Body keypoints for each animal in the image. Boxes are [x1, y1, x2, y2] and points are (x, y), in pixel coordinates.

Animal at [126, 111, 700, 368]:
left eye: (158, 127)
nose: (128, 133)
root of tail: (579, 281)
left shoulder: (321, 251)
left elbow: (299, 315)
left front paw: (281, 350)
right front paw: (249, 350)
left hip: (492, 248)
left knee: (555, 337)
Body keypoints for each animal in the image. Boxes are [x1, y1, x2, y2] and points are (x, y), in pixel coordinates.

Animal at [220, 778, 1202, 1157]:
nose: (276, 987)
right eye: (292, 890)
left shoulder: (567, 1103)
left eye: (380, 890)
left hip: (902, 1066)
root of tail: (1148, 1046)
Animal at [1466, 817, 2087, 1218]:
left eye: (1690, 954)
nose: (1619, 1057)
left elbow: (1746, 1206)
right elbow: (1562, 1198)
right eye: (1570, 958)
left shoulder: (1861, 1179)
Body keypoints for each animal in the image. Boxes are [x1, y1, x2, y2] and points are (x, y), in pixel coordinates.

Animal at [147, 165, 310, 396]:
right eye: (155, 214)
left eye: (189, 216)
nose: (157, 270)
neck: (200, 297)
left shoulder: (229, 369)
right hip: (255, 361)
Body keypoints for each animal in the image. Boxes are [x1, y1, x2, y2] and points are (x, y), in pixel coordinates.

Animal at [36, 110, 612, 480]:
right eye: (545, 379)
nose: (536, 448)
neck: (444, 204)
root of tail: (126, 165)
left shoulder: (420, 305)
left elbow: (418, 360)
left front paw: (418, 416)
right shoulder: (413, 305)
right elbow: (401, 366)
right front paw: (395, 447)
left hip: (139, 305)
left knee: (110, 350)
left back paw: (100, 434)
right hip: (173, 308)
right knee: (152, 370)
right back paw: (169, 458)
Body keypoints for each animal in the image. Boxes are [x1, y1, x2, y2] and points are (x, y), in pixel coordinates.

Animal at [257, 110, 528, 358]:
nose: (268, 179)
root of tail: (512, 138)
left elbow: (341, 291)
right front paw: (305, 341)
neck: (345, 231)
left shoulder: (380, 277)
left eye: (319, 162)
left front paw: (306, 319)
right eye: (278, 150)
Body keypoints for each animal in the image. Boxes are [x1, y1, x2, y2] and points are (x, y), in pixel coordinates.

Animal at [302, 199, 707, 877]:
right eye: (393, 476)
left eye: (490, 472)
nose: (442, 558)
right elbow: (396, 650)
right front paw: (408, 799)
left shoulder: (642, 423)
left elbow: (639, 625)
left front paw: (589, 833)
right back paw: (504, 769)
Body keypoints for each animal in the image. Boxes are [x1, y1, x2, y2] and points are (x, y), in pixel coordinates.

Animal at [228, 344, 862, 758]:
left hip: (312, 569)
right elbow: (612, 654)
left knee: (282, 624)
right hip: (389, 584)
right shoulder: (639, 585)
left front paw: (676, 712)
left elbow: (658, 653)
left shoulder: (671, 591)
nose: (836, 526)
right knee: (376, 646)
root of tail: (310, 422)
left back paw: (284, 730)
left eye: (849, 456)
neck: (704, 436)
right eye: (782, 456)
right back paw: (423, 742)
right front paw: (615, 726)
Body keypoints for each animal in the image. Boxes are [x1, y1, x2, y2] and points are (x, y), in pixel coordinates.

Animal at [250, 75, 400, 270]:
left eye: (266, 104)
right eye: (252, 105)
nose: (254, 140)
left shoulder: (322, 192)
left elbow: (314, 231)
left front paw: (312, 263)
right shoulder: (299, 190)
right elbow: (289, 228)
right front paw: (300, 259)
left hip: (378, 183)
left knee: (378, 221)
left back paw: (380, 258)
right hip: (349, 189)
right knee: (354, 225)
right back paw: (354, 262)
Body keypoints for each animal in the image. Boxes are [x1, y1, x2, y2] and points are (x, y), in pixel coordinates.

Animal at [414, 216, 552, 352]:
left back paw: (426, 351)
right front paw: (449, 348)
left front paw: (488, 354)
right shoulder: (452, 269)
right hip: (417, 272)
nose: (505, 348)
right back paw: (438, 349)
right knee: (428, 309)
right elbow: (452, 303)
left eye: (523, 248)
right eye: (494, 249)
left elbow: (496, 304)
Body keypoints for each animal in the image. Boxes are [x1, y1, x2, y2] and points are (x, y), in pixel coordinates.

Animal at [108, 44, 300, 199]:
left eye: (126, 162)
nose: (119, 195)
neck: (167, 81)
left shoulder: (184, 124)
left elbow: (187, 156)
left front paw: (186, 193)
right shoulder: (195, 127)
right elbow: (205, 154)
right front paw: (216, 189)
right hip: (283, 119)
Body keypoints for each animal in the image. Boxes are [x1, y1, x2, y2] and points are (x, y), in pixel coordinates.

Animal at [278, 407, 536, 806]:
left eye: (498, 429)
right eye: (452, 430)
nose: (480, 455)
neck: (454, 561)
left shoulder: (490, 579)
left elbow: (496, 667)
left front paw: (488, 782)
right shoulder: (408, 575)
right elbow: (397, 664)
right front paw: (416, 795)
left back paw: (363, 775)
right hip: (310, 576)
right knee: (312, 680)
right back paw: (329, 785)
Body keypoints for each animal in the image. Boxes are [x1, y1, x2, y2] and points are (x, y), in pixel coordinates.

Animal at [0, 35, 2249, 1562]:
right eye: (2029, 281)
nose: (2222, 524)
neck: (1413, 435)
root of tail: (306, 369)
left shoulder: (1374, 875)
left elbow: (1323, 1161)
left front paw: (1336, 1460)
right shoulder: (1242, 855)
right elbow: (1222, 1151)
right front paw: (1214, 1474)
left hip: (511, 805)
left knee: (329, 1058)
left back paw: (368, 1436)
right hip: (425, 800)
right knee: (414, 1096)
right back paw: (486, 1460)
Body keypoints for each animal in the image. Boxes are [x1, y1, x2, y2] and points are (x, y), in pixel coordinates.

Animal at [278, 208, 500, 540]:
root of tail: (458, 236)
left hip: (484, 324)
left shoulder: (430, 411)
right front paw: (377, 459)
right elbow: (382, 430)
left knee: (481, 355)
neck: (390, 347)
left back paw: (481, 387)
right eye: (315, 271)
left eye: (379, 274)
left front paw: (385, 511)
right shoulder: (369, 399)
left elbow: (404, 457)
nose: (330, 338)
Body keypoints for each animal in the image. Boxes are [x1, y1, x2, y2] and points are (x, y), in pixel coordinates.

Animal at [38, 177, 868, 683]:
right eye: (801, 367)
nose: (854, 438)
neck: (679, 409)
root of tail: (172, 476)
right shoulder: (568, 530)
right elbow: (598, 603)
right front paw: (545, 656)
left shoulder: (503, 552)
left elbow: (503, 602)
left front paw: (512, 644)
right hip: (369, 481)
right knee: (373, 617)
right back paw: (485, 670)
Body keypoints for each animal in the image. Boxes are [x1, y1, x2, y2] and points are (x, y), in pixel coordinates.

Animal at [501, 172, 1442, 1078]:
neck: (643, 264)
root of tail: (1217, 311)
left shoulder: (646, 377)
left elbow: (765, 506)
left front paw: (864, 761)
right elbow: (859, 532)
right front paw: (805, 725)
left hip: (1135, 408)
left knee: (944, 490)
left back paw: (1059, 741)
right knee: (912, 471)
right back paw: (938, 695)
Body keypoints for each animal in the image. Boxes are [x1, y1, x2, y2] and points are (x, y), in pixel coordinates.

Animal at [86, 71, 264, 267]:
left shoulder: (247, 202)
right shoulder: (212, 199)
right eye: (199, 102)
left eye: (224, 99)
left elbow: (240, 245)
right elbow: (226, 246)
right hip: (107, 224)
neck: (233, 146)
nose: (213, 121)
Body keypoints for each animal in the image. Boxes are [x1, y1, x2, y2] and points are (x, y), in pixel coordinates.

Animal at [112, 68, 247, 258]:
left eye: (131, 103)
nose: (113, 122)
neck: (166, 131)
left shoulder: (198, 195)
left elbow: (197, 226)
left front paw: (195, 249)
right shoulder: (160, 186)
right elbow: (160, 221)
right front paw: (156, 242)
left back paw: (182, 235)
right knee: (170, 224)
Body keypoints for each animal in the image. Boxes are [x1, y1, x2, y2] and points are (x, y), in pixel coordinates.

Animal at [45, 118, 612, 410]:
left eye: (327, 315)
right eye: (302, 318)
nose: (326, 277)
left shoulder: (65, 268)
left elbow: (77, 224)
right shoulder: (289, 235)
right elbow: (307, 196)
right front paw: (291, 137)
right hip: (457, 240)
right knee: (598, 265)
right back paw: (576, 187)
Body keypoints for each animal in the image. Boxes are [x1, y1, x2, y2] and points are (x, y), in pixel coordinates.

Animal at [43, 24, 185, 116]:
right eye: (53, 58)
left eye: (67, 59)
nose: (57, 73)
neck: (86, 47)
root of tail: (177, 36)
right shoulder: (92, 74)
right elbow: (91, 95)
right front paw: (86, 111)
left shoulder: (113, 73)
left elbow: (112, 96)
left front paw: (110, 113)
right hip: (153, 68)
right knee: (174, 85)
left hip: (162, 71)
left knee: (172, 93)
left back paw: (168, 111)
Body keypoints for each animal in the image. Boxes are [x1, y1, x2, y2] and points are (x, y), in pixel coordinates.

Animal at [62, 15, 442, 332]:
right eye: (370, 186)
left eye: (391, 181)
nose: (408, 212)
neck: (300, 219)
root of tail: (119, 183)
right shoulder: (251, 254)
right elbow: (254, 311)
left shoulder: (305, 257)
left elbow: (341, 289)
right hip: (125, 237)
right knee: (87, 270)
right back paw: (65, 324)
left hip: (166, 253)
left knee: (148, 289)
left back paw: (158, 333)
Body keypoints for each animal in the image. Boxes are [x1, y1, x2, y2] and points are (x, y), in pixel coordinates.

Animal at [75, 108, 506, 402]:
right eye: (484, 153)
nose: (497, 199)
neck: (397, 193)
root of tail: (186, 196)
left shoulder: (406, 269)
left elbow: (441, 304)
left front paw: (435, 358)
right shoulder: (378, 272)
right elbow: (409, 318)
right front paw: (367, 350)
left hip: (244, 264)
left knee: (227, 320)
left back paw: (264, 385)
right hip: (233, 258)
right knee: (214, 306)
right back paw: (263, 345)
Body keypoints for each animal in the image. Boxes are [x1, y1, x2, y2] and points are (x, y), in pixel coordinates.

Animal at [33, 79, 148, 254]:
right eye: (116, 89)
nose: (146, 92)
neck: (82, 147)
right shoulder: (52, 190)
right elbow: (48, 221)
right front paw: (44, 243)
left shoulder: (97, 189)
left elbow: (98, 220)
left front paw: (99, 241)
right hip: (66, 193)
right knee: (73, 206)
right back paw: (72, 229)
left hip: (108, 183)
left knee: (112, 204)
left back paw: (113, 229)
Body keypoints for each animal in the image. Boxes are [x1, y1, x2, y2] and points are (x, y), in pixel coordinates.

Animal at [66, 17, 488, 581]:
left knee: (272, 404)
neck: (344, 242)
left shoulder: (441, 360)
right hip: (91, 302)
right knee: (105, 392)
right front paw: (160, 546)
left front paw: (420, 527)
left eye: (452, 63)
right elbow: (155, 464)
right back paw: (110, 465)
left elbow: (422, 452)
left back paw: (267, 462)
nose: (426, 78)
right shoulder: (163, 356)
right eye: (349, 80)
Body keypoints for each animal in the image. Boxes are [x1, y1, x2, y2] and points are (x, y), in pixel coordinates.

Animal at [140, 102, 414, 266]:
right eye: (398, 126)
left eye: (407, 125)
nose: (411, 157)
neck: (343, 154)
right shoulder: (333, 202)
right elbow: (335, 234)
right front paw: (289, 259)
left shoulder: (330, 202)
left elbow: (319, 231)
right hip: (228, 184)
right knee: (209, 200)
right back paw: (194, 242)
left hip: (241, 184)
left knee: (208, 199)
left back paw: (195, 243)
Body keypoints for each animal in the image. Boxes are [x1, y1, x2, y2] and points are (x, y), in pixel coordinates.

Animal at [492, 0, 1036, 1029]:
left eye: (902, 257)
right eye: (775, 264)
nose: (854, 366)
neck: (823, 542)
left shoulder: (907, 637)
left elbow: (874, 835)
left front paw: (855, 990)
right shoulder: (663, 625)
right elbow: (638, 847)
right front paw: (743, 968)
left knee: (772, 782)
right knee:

^^^^^^^^

Work request: Only an exact copy of the lines from the beginning of the listing through the line with "left hip: (492, 248)", both included, belongs in the answer.

Output for this exercise:
Body keypoints for each animal in the image. Boxes are [x1, y1, x2, y2] and points are (x, y), in pixel coordinates.

Animal at [126, 111, 700, 368]:
left eye: (158, 127)
nose: (128, 133)
root of tail: (579, 281)
left shoulder: (321, 251)
left elbow: (299, 315)
left front paw: (281, 350)
right front paw: (249, 350)
left hip: (492, 248)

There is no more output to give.